→ **TEXT PROVIDED**:
····················

# bank account



## keri (Apr 23, 2010)

im going to take over all my english sterling and open a bank account on arrival in brisbane. i will put all of it into my new oz account, just afew questions about this.

will i need a steady address for them to send the card to or will they give me one upon creation of the account?
how long would it take to arrive, as i dont want to have to go without acess to my money for a short time? 

thankyou


----------



## Wanderer (Jun 16, 2007)

I think you'll find some banks will be able to produce a card for you on the spot but rather than carry too much cash on you and arrive with it when you're going to be tired and possibly jet lagged [ _and if you've not travelled for about 24 hours before to the other side of the planet, you will feel more than a bit stuffed _] , why not look at opening an account before you leave and just deposit the money before you leave or do an electronic transfer on arrival.
If you've got an account with a Mastercard or a Cirrus card now you'll probably find you can do a withdrawal from an ATM in Aussie $$$ at the airport on arrival for initial cash or just arrange with your home bank to get a couple of hundred A$$$ before you leave.


----------



## Dave1992 (Sep 2, 2010)

····················

→ **COLLECTED DATA**:
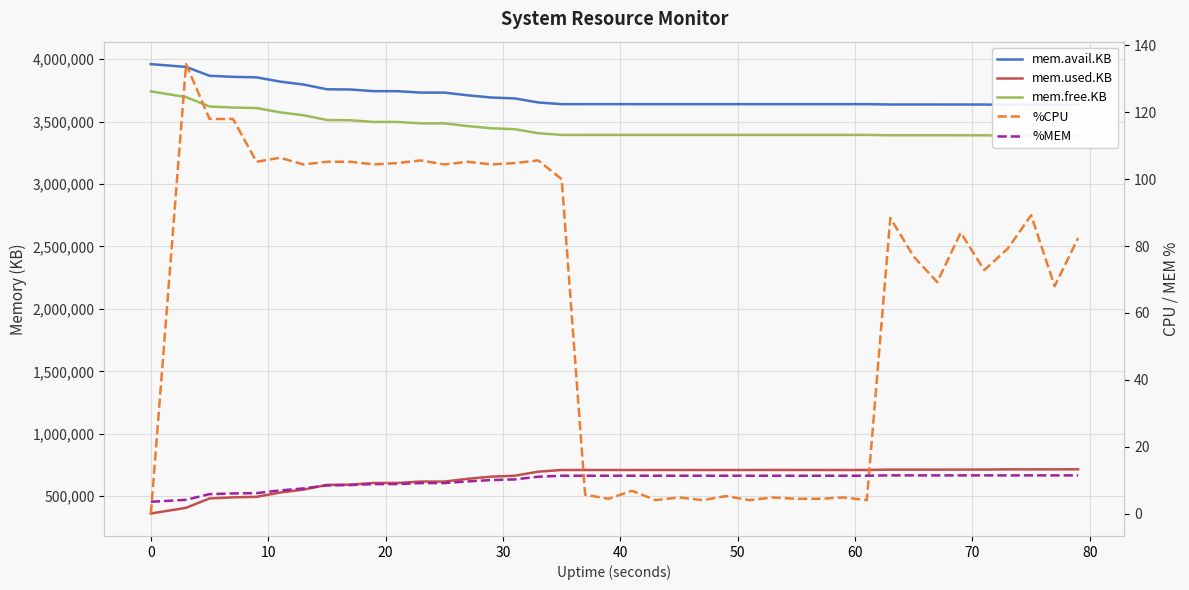

How many distinct data groups are displayed?

5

····················

→ **DESCRIPTION OF THE TASK**: Write out the part of the bank account thread that begins at the words "how long would" and stops after "before you leave.". None of the material is needed here.

→ **RESULT OF THE EXERCISE**:
how long would it take to arrive, as i dont want to have to go without acess to my money for a short time? 

thankyou


----------



## Wanderer (Jun 16, 2007)

I think you'll find some banks will be able to produce a card for you on the spot but rather than carry too much cash on you and arrive with it when you're going to be tired and possibly jet lagged [ _and if you've not travelled for about 24 hours before to the other side of the planet, you will feel more than a bit stuffed _] , why not look at opening an account before you leave and just deposit the money before you leave or do an electronic transfer on arrival.
If you've got an account with a Mastercard or a Cirrus card now you'll probably find you can do a withdrawal from an ATM in Aussie $$$ at the airport on arrival for initial cash or just arrange with your home bank to get a couple of hundred A$$$ before you leave.